Top of Records to use

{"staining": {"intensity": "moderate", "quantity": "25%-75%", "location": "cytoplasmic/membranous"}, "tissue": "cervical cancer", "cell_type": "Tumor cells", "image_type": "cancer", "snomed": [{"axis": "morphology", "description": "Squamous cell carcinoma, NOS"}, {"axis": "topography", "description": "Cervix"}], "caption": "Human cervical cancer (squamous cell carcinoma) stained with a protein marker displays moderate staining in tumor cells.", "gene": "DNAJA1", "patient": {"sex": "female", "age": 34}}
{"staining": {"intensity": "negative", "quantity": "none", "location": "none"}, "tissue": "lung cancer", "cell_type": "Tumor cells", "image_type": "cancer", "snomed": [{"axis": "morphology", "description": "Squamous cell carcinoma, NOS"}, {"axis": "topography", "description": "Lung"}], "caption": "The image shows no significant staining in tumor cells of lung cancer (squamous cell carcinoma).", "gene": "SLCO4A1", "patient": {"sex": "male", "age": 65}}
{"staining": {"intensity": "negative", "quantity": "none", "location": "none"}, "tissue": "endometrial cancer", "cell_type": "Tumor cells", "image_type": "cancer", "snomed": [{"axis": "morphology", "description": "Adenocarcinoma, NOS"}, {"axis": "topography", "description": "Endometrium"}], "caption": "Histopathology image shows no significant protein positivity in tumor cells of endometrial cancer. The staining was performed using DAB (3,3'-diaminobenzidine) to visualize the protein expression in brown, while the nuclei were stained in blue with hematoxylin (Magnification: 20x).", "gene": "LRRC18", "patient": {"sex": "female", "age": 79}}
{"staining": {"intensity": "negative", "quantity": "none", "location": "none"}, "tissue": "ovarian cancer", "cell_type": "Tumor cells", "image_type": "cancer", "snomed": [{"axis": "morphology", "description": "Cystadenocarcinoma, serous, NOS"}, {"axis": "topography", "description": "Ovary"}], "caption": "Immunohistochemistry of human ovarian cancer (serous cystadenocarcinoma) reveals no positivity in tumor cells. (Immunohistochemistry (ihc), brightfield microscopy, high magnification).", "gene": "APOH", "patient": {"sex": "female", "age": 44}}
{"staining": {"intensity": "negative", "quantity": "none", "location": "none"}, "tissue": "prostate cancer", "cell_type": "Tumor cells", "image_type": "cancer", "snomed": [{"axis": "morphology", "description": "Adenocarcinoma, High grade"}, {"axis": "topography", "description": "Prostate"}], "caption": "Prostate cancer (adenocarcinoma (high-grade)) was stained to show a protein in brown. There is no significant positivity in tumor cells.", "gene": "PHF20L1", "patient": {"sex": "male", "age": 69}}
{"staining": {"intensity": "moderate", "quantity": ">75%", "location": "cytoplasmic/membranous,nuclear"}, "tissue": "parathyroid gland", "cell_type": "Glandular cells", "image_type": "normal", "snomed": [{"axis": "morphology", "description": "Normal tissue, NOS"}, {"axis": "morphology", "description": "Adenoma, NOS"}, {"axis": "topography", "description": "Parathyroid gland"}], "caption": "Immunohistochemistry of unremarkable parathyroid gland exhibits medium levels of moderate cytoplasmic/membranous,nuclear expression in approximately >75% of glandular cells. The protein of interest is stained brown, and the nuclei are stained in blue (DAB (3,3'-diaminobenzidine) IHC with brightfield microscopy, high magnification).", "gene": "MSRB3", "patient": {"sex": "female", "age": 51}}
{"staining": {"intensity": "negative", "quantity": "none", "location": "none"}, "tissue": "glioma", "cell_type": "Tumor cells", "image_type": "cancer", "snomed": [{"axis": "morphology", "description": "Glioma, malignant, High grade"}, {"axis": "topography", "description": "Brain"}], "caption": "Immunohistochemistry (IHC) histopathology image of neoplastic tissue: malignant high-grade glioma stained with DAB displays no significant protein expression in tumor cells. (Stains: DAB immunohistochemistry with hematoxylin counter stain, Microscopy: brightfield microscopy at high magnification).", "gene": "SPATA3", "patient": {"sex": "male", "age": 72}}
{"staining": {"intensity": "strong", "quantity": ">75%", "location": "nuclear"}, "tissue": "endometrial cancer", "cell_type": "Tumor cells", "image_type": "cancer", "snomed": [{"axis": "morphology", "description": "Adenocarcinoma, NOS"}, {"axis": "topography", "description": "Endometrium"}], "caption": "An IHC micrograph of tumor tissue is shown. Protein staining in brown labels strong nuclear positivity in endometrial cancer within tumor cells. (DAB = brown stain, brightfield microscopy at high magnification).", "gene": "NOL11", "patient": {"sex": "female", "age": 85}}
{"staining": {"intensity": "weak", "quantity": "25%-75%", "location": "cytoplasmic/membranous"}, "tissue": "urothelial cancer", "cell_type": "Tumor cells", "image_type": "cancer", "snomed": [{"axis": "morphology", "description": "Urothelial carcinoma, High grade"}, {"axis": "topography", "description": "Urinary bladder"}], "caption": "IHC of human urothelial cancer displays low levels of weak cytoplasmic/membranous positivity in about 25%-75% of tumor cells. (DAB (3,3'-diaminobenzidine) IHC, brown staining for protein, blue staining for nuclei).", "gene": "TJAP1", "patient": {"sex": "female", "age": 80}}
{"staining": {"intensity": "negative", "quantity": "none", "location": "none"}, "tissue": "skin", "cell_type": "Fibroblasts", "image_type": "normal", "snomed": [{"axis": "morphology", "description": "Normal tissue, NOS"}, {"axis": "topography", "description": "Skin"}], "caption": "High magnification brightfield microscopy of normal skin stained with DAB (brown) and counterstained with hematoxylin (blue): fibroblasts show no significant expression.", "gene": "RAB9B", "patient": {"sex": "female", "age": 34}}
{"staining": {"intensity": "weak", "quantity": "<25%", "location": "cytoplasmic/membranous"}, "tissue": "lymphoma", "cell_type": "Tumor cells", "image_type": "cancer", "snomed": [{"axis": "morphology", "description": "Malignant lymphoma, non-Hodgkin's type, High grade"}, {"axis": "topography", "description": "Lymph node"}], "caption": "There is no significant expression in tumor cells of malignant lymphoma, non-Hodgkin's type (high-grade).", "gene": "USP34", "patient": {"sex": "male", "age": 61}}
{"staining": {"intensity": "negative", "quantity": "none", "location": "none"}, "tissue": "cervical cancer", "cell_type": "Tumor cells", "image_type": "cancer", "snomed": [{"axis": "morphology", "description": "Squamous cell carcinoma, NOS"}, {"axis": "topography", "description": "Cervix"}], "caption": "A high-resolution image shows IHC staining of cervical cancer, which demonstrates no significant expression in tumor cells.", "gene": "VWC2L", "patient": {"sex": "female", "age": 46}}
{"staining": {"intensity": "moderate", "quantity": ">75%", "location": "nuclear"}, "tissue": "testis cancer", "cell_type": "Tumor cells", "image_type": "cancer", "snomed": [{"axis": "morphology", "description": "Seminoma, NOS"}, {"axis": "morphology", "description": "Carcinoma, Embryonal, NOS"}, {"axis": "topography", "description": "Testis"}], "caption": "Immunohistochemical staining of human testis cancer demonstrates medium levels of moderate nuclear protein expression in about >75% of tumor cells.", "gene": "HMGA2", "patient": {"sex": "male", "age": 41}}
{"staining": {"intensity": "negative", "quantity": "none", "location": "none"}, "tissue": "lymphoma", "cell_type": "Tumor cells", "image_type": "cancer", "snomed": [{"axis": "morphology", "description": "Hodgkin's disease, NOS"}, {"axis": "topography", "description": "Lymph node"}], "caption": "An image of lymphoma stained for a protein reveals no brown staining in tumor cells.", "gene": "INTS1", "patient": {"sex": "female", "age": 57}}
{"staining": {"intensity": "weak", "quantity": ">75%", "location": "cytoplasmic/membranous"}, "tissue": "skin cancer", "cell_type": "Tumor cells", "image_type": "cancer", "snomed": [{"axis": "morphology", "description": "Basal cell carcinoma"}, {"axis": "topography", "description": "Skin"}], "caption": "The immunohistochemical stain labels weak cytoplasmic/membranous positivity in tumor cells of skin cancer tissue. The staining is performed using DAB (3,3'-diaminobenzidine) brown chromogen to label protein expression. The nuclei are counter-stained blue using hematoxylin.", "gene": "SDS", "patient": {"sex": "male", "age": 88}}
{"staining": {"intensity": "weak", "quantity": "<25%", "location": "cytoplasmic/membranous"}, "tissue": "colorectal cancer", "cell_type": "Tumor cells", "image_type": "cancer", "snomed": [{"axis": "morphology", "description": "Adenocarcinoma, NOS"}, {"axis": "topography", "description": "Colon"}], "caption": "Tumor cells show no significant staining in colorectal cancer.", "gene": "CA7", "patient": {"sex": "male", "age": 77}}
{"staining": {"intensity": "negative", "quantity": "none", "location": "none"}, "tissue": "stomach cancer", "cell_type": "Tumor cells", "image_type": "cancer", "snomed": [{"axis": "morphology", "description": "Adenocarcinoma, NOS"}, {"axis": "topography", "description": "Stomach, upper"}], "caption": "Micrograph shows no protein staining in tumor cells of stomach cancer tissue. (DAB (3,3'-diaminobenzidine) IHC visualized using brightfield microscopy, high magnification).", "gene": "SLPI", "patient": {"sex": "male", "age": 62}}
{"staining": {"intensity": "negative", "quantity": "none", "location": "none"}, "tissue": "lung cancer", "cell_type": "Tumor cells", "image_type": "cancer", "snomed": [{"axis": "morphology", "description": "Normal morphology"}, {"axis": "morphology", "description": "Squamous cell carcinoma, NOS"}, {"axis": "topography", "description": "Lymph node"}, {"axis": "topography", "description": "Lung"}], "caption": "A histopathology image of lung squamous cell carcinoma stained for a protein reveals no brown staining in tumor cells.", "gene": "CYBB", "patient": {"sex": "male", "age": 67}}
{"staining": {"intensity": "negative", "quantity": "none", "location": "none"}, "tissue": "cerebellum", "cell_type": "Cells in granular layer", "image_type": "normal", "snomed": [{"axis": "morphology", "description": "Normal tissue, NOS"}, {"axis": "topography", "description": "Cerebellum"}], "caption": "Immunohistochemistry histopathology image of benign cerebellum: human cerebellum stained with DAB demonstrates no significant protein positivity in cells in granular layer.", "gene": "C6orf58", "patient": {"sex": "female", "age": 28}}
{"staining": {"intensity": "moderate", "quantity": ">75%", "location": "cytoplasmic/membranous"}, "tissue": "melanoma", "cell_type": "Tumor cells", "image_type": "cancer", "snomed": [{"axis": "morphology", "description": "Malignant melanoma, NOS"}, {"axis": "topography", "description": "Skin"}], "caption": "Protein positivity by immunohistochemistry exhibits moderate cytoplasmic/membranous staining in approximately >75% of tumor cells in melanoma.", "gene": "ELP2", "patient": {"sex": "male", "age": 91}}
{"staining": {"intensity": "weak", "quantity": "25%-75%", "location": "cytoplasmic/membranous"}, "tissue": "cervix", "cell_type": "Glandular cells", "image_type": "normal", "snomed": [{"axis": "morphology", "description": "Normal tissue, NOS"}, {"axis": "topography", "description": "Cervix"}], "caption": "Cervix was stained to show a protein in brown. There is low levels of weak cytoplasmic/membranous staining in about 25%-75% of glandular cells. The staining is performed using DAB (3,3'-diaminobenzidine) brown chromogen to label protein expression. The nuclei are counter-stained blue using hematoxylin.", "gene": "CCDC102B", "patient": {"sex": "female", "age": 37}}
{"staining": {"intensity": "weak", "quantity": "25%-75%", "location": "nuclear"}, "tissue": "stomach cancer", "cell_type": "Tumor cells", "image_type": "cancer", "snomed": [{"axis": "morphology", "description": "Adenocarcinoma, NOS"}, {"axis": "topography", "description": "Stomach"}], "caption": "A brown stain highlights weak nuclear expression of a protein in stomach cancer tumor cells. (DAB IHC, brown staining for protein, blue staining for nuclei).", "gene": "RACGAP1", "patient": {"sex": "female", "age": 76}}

Bottom of Records to use

Give again, exactly as written, the lines running from the first line of the data above through the line that contains "cells of lung".

# Response area
{"staining": {"intensity": "moderate", "quantity": "25%-75%", "location": "cytoplasmic/membranous"}, "tissue": "cervical cancer", "cell_type": "Tumor cells", "image_type": "cancer", "snomed": [{"axis": "morphology", "description": "Squamous cell carcinoma, NOS"}, {"axis": "topography", "description": "Cervix"}], "caption": "Human cervical cancer (squamous cell carcinoma) stained with a protein marker displays moderate staining in tumor cells.", "gene": "DNAJA1", "patient": {"sex": "female", "age": 34}}
{"staining": {"intensity": "negative", "quantity": "none", "location": "none"}, "tissue": "lung cancer", "cell_type": "Tumor cells", "image_type": "cancer", "snomed": [{"axis": "morphology", "description": "Squamous cell carcinoma, NOS"}, {"axis": "topography", "description": "Lung"}], "caption": "The image shows no significant staining in tumor cells of lung cancer (squamous cell carcinoma).", "gene": "SLCO4A1", "patient": {"sex": "male", "age": 65}}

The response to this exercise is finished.